Article:
..........

COLLEGE BASKETBALL

Late surge in 1st half leads Buckeyes to win

2/20/2014
BY DAVID BRIGGS
BLADE SPORTS WRITER
Referees and coaches separate Northwestern's Nikola Cerina, right, and Ohio State's LaQuinton Ross during a second-half scuffle on Wednesday. Cerina and Ross were both ejected from the game.
Referees and coaches separate Northwestern's Nikola Cerina, right, and Ohio State's LaQuinton Ross during a second-half scuffle on Wednesday. Cerina and Ross were both ejected from the game.

COLUMBUS — Ohio State’s 76-60 dusting of Northwestern on Wednesday night was anything but the sort of wire-to-wire rumble that has defined this madcap, overturned Big Ten basketball season.

Unless you count that late tussle that cost the Buckeyes their leading scorer.

In a wild exclamation point on an otherwise resounding performance by suddenly streaking OSU (21-6, 8-6), LaQuinton Ross and Wildcats reserve forward Nikola Cerina were ejected with 5:24 remaining.

The incident began with Cerina punching Buckeyes center Amir Williams, then devolved into a mild fracas, with Ross shoving Cerina and Drew Crawford in retaliation and refs attempting to separate the mass of bodies. Officials spent about 10 minutes reviewing the replay before ejecting Cerina and Ross and handing out five technicals — three to Ohio State, two to Northwestern (12-15, 5-9).

..........

Material provided:
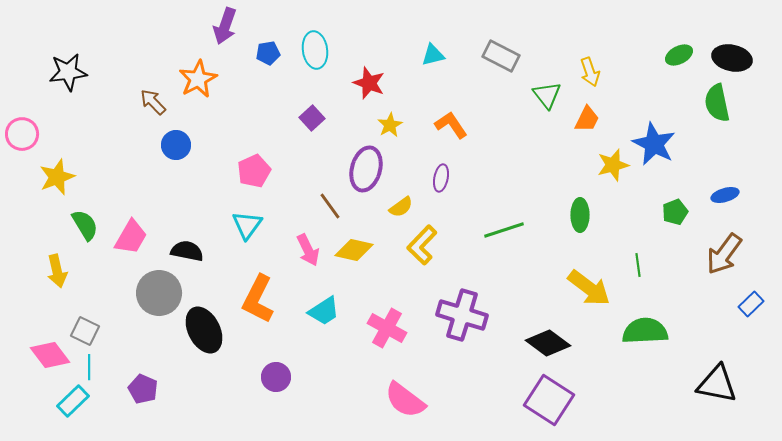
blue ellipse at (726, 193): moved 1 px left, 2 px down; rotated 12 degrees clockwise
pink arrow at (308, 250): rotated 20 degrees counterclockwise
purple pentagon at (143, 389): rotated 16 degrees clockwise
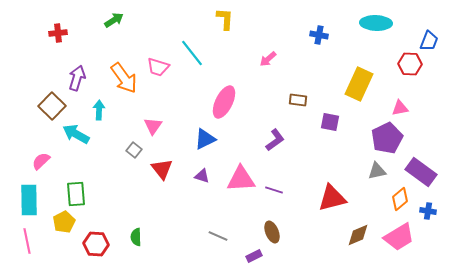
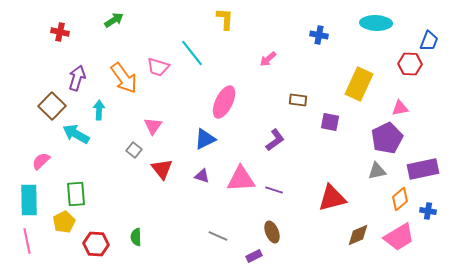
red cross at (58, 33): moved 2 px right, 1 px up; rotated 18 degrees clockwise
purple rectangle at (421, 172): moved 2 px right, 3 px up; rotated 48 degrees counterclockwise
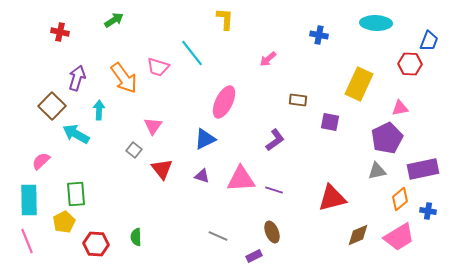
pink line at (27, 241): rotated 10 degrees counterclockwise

..........

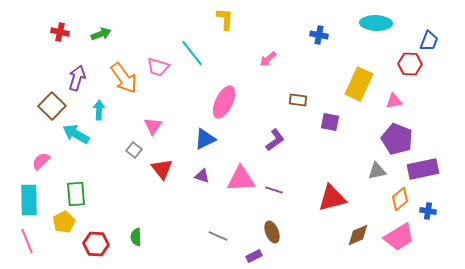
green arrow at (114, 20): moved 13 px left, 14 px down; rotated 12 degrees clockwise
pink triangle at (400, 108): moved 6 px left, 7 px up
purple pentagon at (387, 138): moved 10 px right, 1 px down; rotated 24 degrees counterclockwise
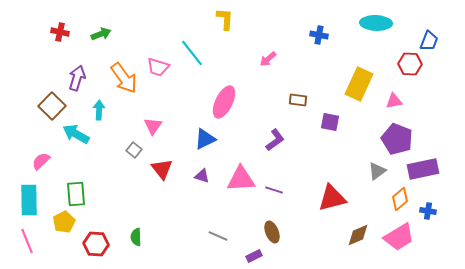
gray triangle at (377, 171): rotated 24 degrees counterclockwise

..........

Task set:
#1 Retype the Buckeyes article in full, word for word.
#2 In the records, begin at the line that has "blue ellipse at" and stop after the line that has "purple rectangle at". Give those lines again with "purple" changed to "violet" and nothing else altered, leaving out the pictures.

Answers for this exercise:
#1
COLLEGE BASKETBALL

Late surge in 1st half leads Buckeyes to win

2/20/2014
BY DAVID BRIGGS
BLADE SPORTS WRITER
Referees and coaches separate Northwestern's Nikola Cerina, right, and Ohio State's LaQuinton Ross during a second-half scuffle on Wednesday. Cerina and Ross were both ejected from the game.
Referees and coaches separate Northwestern's Nikola Cerina, right, and Ohio State's LaQuinton Ross during a second-half scuffle on Wednesday. Cerina and Ross were both ejected from the game.

COLUMBUS — Ohio State’s 76-60 dusting of Northwestern on Wednesday night was anything but the sort of wire-to-wire rumble that has defined this madcap, overturned Big Ten basketball season.

Unless you count that late tussle that cost the Buckeyes their leading scorer.

In a wild exclamation point on an otherwise resounding performance by suddenly streaking OSU (21-6, 8-6), LaQuinton Ross and Wildcats reserve forward Nikola Cerina were ejected with 5:24 remaining.

The incident began with Cerina punching Buckeyes center Amir Williams, then devolved into a mild fracas, with Ross shoving Cerina and Drew Crawford in retaliation and refs attempting to separate the mass of bodies. Officials spent about 10 minutes reviewing the replay before ejecting Cerina and Ross and handing out five technicals — three to Ohio State, two to Northwestern (12-15, 5-9).

#2
blue ellipse at (726, 193): moved 1 px left, 2 px down; rotated 12 degrees clockwise
pink arrow at (308, 250): rotated 20 degrees counterclockwise
violet pentagon at (143, 389): rotated 16 degrees clockwise
red cross at (58, 33): moved 2 px right, 1 px up; rotated 18 degrees clockwise
violet rectangle at (421, 172): moved 2 px right, 3 px up; rotated 48 degrees counterclockwise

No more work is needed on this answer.